Audie glowered at her. “If you’re too afraid, just tell us the way and we’ll go ourselves. As the woman’s jaw tightened, Yeira lowered her gaze and covered her mouth to hide a smile.
“I’m not afraid of anything, hunter.”
“Ah,” Audie said with a smile. “You know what I am. Then you should know that I wouldn’t ask if it wasn’t important.”
“I know that your kind thinks everything you do is important. Meanwhile everybody you take notice of dies.” She placed long, narrow hands on rounded hips and put herself into Audie’s space. Her head dipped menacingly as she glared at him. The woman wore her dark brown hair in shoulder length twists that seemed to have formed into permanent ropes. Her enormous breasts strained a leather vest, the visible cleavage implying she wore nothing underneath.
A rope tattoo surrounded each of her upper arms and a single yellow flower decorated each rope. Yeira had read about the Amazons of
Delta Raze and knew the flower delineated which tribe she was from.
Teniff was from one of the interior regions, which meant that was probably where
Gerith Grimes was.
“I assure you Hunter Grimes will want the information we bring him. It is about his daughters.”
The woman’s dark gaze widened just enough to tell Yeira they’d struck a nerve. “The recluse has no family.”
Yeira still didn’t believe it herself.
“He does,” Audie insisted. “And one of them is in trouble. We need his help to save her.”
“It’s okay, Teniff,” a deep, rusty-sounding voice said from behind them.
Yeira and Audie turned as a large man with spiky red-blond hair and a neatly trimmed beard stepped from the jungle-like woods. “I’ll speak to them.”
Dressed in a rough poncho over leather battle pants, with the strap of a long, ancient looking firearm slung across his torso, the man strode closer, his deep-set, silver eyes locked on Yeira. The stranger’s wide mouth was tight with emotion. Finally he inclined his head, the hard steel of his gaze softening slightly. “Yeira. You’ve grown into a beautiful young woman.”
She blinked, feeling the blood rush from her face. She gave her head a small shake. “It isn’t true. It can’t be.”

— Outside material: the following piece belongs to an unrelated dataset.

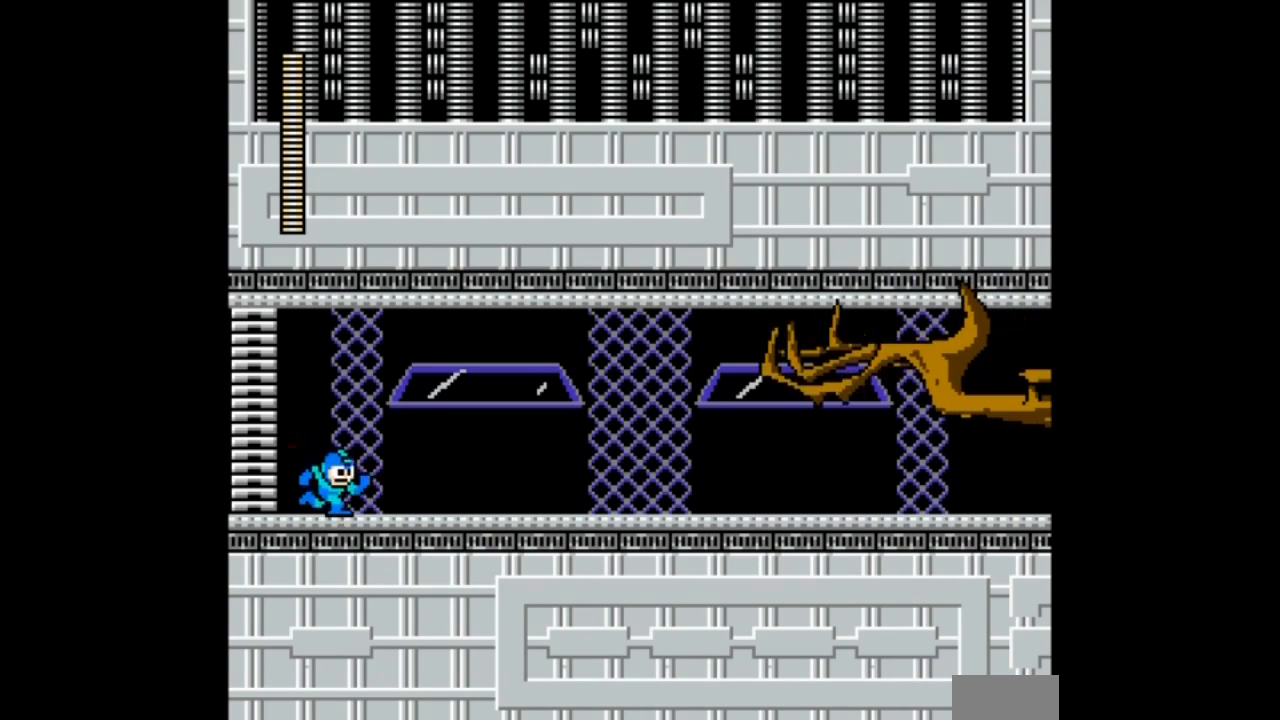
{"buttons": [], "events": [[66, "DPAD_RIGHT", "up"], [133, "B", "down"], [267, "A", "up"], [300, "B", "up"], [400, "A", "down"], [467, "A", "up"]]}
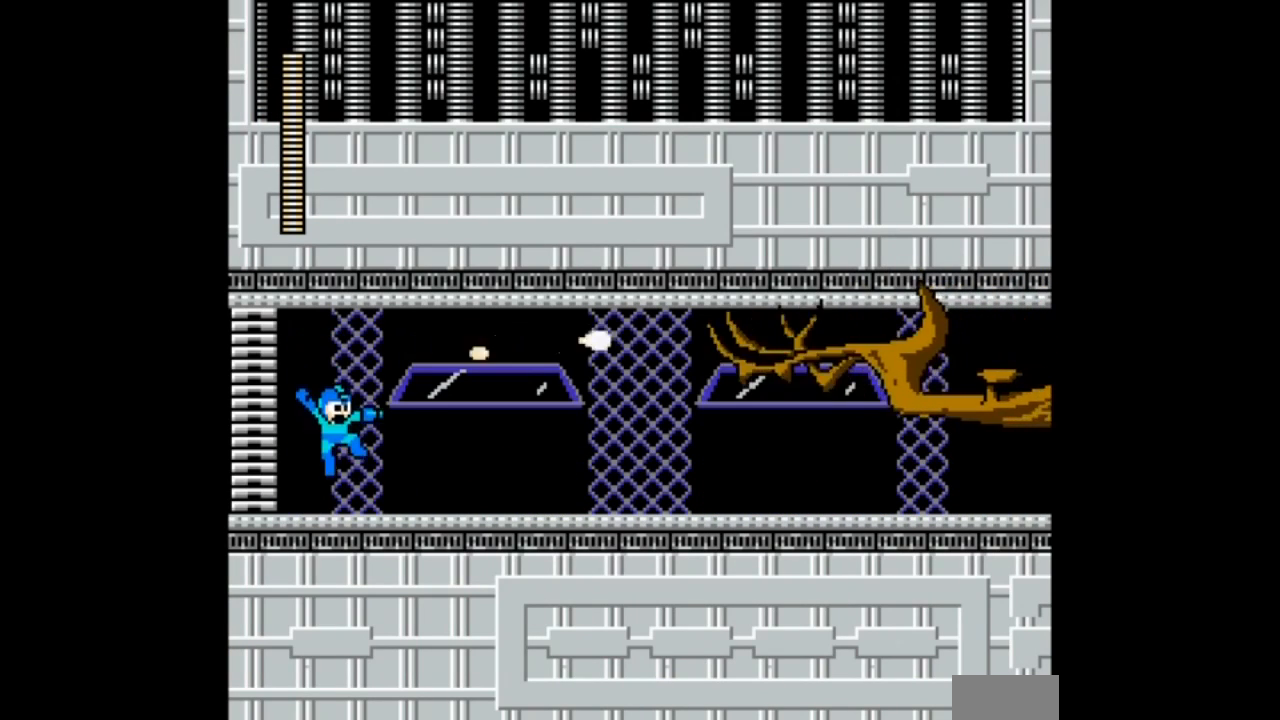
{"buttons": ["A"], "events": [[200, "B", "down"], [300, "A", "down"], [401, "B", "up"]]}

He turned to Audie as if she hadn’t spoken. “I’ve had visions that Cari is in danger. You must take me to her.”
Audie stepped closer to Yeira, wrapping an arm around her shoulders in support. “And you are?”
The man’s eerie silver gaze snapped with impatience. “I’m the man you came looking for, Sorceri Bounty Hunter. Gerith Grimes.”
~AN~
Grimm stood before the portal in Dodge Town, his hands flat upon its shimmering surface. Cari’s signature touched his senses, sweet like spun sugar. He closed his eyes and let the energy infuse him, counting on it to keep him grounded when the wizard’s oily magic started to saturate his pores.
The portal gave off a low-level hum that would be undetectable when the townspeople moved along its streets. But in the wee hours of the morning, the streets of Dodge Town were quiet and darker than the inside of a witch. Rising above the fetid but natural stench of horse shit and human waste, Grimm’s nose detected a sulfuric tang that told him the portal had been recently used.
He’d been shocked when he’d followed the wizard’s energy to the portal. Somehow he’d thought the creature could navigate through time and space without a magic artifact. But, despite the obvious immensity of his power, the wizard had looked sickly. It was possible he was saving his energies for whatever evil he had planned for Cari.
Grimm was going to make sure that didn’t happen. He opened his eyes and dropped his hands. With a deep breath, Grimm called his guide magics and watched as they gathered at the face of the portal, swirling slowly as the sparking blue lights flitted toward the artifact from the surrounding area. Once the magics had reached saturation point on the portal’s surface, Grim reached out and touched its very center, using his mind to call the specific points of energy he’d mapped and set them into play. The energy became manic, jittery, abandoning its usual whirling aspect as it traced the map Grimm’s mind gave it and began to light the wizard’s path through time and space.